Well here is how mine goes, he broke up with me because he realized he couldn't take commitments and that he wanted the feeling of just having "mutual understanding" but it wasn't the same anymore. We gave each other time and space and for a while there I felt happy without him. But it still got pretty awkward when he was somewhere near me.

I told him that maybe we could still be friends and I told him that I would always be there for him but the thing is he chose to stay away and he made the decision not to talk to me anymore. I always try to approach him or chat with him but it's like even though everything's okay between us it isn't the same anymore and sometimes I miss what we used to have.

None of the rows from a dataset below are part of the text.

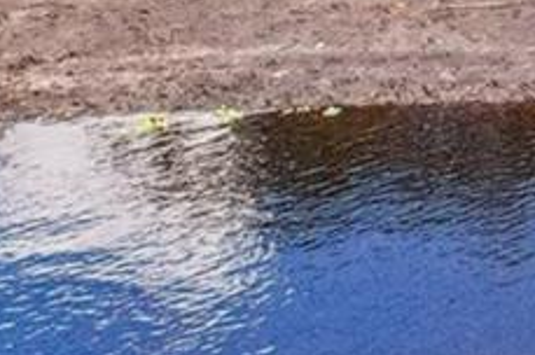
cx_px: 1736
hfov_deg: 9.5
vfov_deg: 7.9
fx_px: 2285
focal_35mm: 154
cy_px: -631
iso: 400
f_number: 2.8
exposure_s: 1/640
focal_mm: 8.4
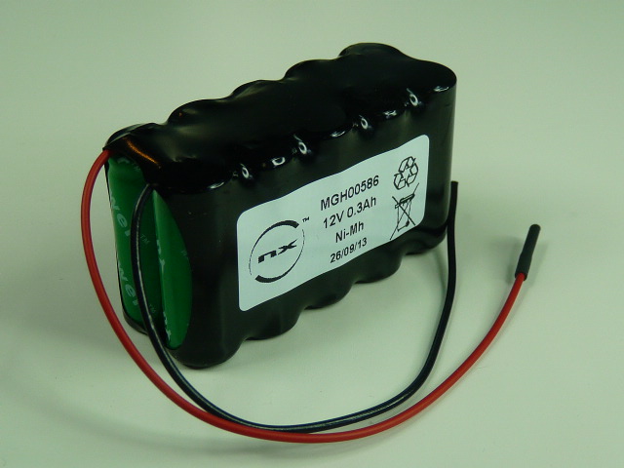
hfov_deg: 31.7
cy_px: 234
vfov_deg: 24.0
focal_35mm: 61
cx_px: 312
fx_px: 1100
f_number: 3
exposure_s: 1/80
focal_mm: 6.2
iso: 100
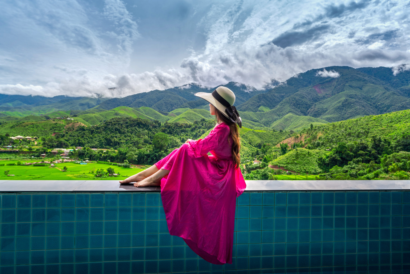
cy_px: 137
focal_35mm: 21
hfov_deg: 81.2
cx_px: 205
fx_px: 239
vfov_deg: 59.5
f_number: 8
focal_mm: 21
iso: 100
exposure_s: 1/200
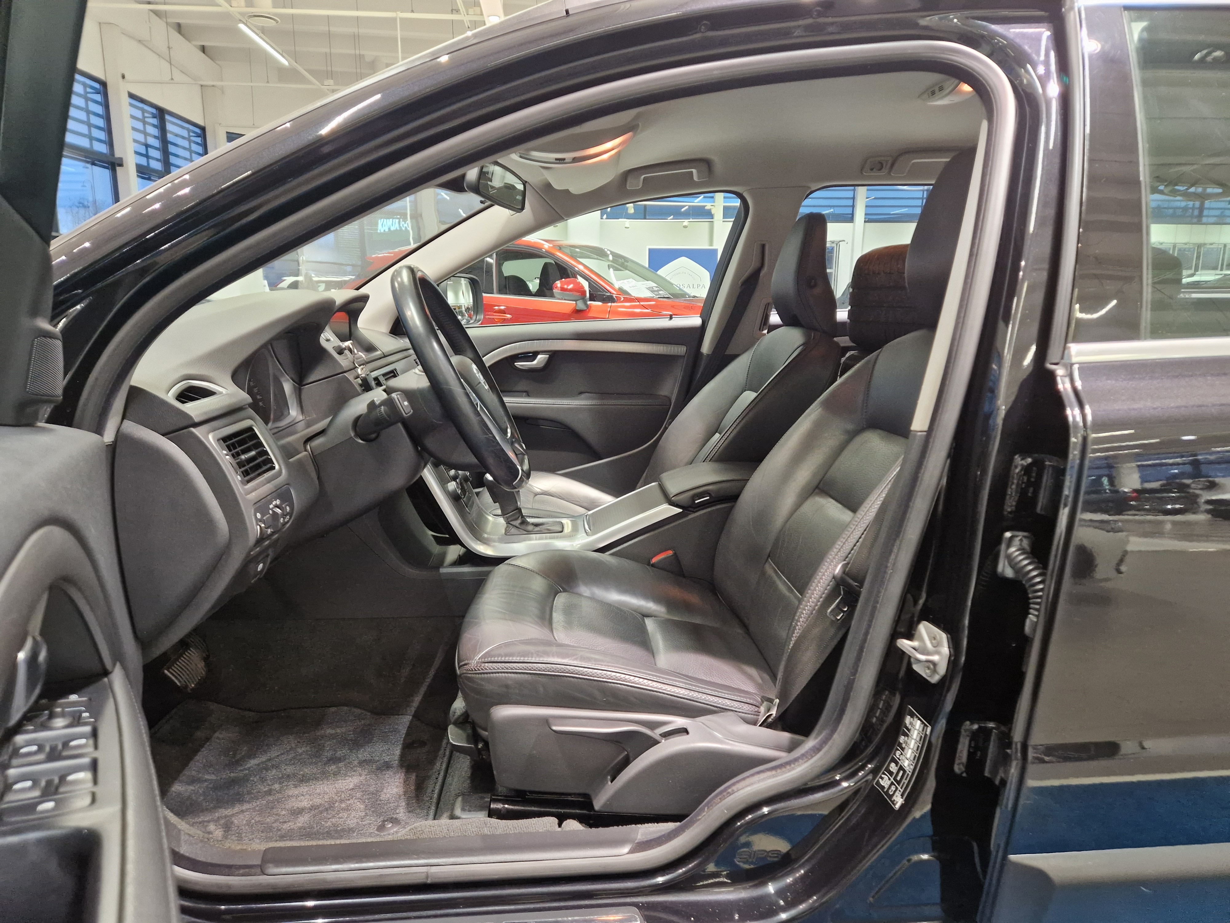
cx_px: 615
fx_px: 817
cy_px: 462
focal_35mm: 23
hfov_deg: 73.9
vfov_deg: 58.9
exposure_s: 1/100
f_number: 1.8
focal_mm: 5.4
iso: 500
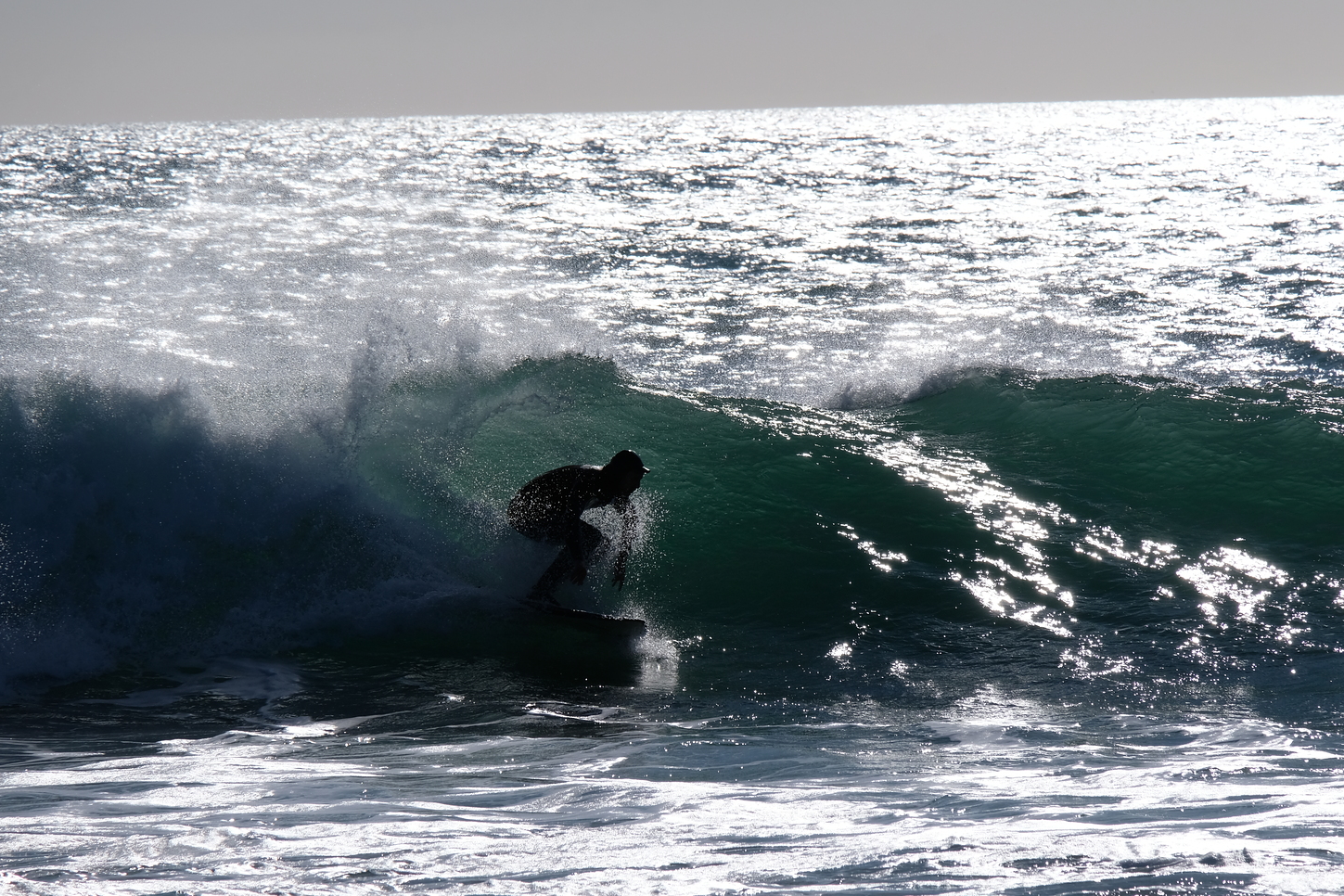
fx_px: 14223
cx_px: 714
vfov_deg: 3.6
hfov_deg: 5.4
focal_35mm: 381
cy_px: 427
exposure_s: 1/1000
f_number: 11
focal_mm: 230
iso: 200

The main reason why you still care is that there is a part of you that still loves him and also a part of you that misses what used to be. I know that feeling. It takes time to get used to because it's not gonna be the same anymore. What you need is time and a distraction.

Time heals all wounds. You are lost in somewhere between two worlds, Reality and past. And maybe you just need time to get back to where you are now.

I know ignoring him might feel a bit weird or awkward but that is the chance to change your life and start a new beginning. I'm sorry to say this but maybe you have to face you reality without him in your life anymore. Because if you stick with him, it would be like not letting go of your past and it will keep you getting hurt and I don't think you deserve that, You've been through a lot right now and all you need is time to think.

These are challenges given to us in life and we must learn from these things and also we must learn from our mistakes because it will teach us not to do the same thing wrong anymore.

The reason that it feels good when you're ignoring him is because he was one of the worries or troubles you had in your life and ignoring him is like slowly forgetting or releasing the pain. It's weird at first and then you get used to it in a while and when that time comes that's when you can say that when you fell down you got back up.